> **WORK TASK**:
From the first line to the last, restate the data exactly, leaving out the images.

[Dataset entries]
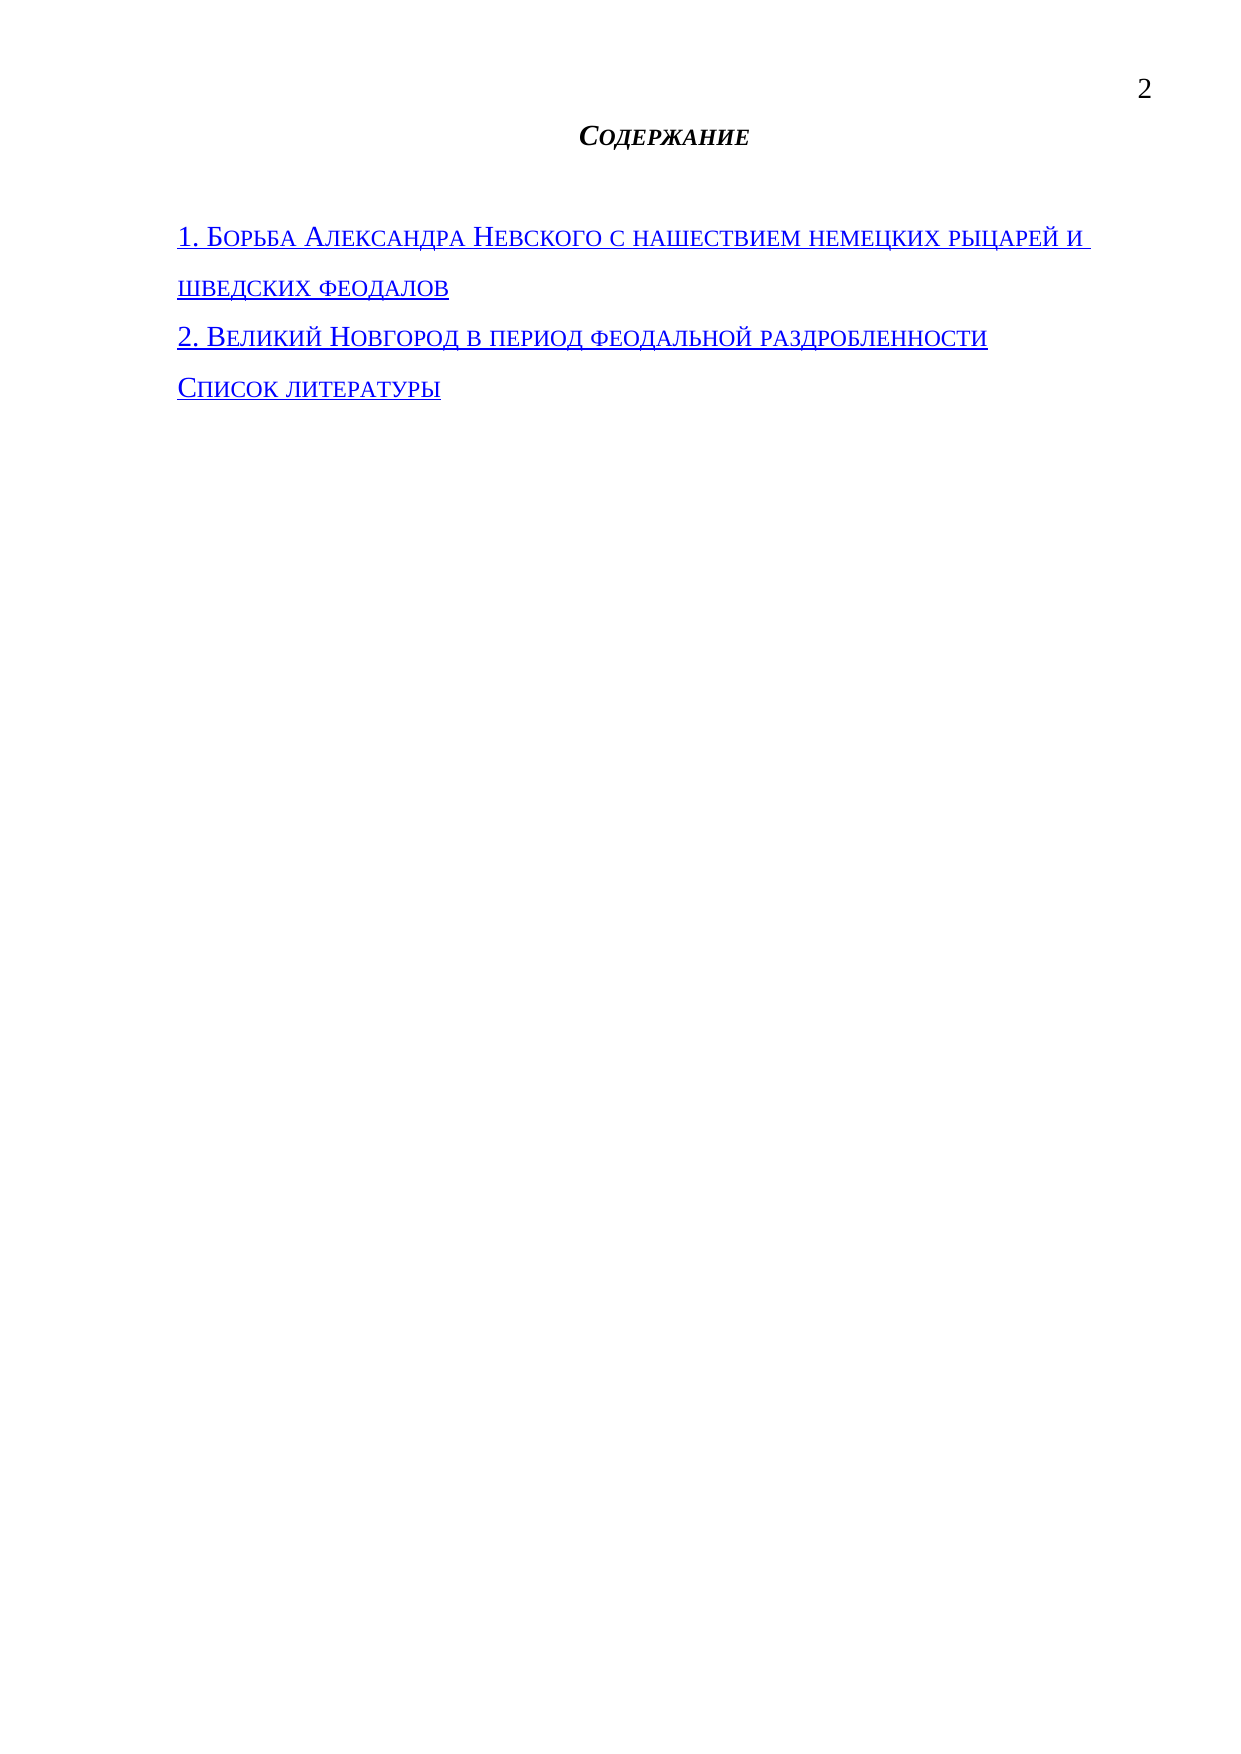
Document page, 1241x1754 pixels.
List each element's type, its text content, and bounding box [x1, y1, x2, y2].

text Содержание [177, 118, 1152, 152]
text 1. Борьба Александра Невского с нашествием немецких рыцарей и шведских феодалов [177, 219, 1152, 303]
text Список литературы [177, 370, 1152, 403]
text 2. Великий Новгород в период феодальной раздробленности [177, 319, 1152, 353]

> **YOUR SOLUTION**:
Document page, 1241x1754 pixels.
List each element's type, its text content, and bounding box [x1, y1, x2, y2].

text Содержание [177, 118, 1152, 152]
text 1. Борьба Александра Невского с нашествием немецких рыцарей и шведских феодалов [177, 219, 1152, 303]
text Список литературы [177, 370, 1152, 403]
text 2. Великий Новгород в период феодальной раздробленности [177, 319, 1152, 353]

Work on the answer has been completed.